横浜市神奈川区の商店街で11日未明、近くに住む女性会社員(34)が刃物で刺されて重傷を負った事件で、強盗殺人未遂容疑で逮捕された無職の男(71)が「護身用に刃物を持って外出していた」と供述していることが13日、捜査関係者への取材で分かった。神奈川県警は、容疑者が隠し持っていた刃物で面識のない女性を襲ったとみて、詳しい経緯を調べる。
捜査関係者によると、容疑者は9月ごろから複数回、護身用として自宅から刃物を持ち出し、腹部に隠し持っていたと供述。女性を襲った理由は「金を奪う目的だった」としており、県警は同容疑者の自宅から押収した刃物を鑑定し、供述の裏付けを進めている。
県警によると、現場一帯の防犯カメラには、容疑者とみられるつえをついた男が女性を追い掛けて背中を刺し、道路を挟んで反対側の歩道に逃げた女性に再び刃物を向ける様子が写っていたことも判明した。女性はその場に倒れ込み、男は追い掛けてきた道を戻る形で立ち去った。

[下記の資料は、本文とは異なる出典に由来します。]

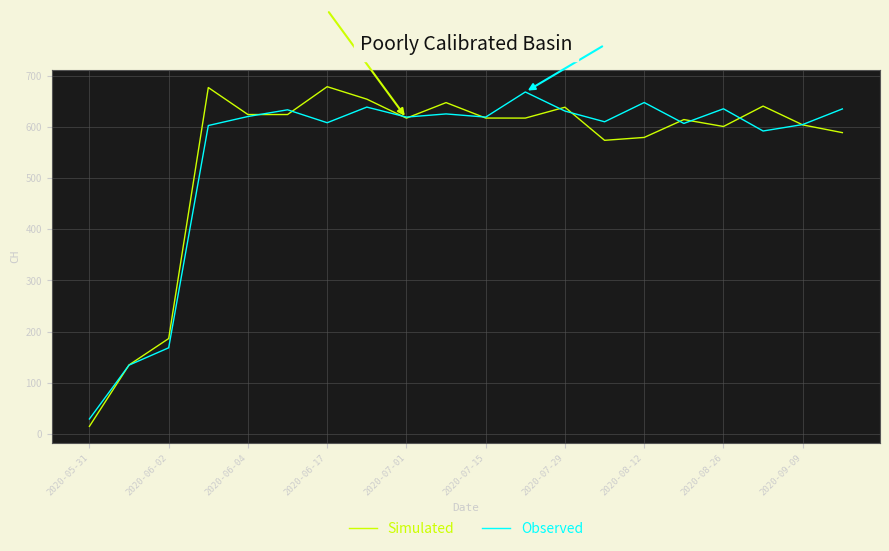

What is the maximum value for Simulated?

678.4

捜査関係者によると、女性は商店街のコンビニに立ち寄った後、徒歩で帰宅途中に不意に襲われたとみられる。背中や腹に複数の刺し傷があり、近くで新聞配達の準備中だった男性に助けを求めた。県警に対し、「男は無言で襲ってきた」と説明していることも新たに分かった。

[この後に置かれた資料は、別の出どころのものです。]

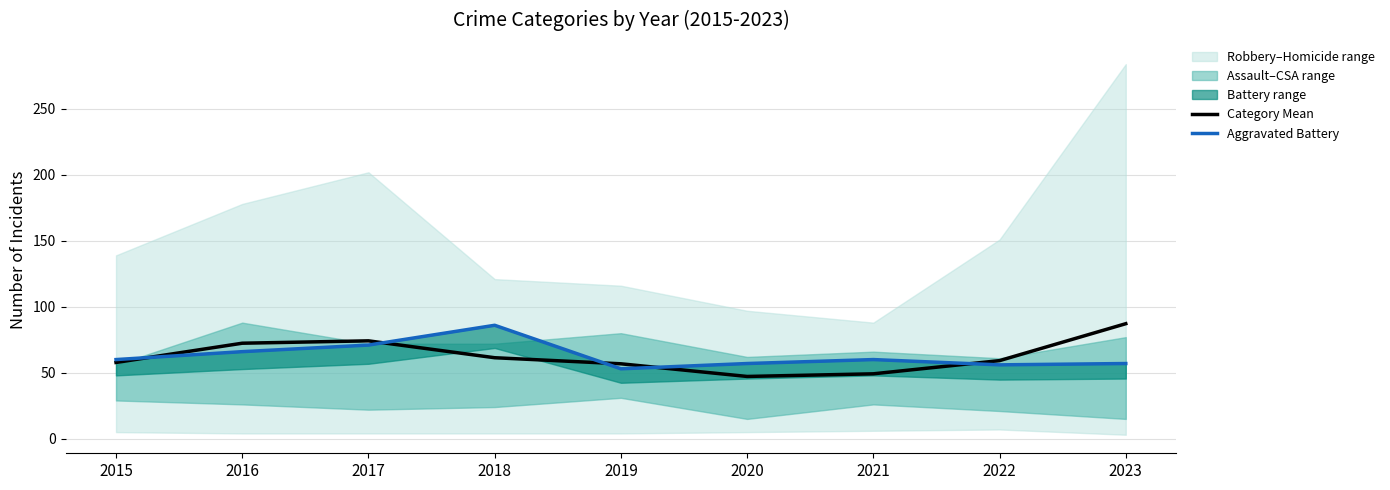

Where is Category Mean nearest to the value 67?

2016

容疑者と30年来の付き合いという男性(69)によると、容疑者は5、6年前に脳梗塞を患って以降、つえを使い始め、当時の勤務先を辞めてからは無職だった。男性は「お金に困っている様子だとは聞いていたが、悪い人ではなく、まさかという思い」と絶句した。容疑者を知る別の男性(78)は「いつも早朝に散歩していた。なんでそんなことを」と驚いていた。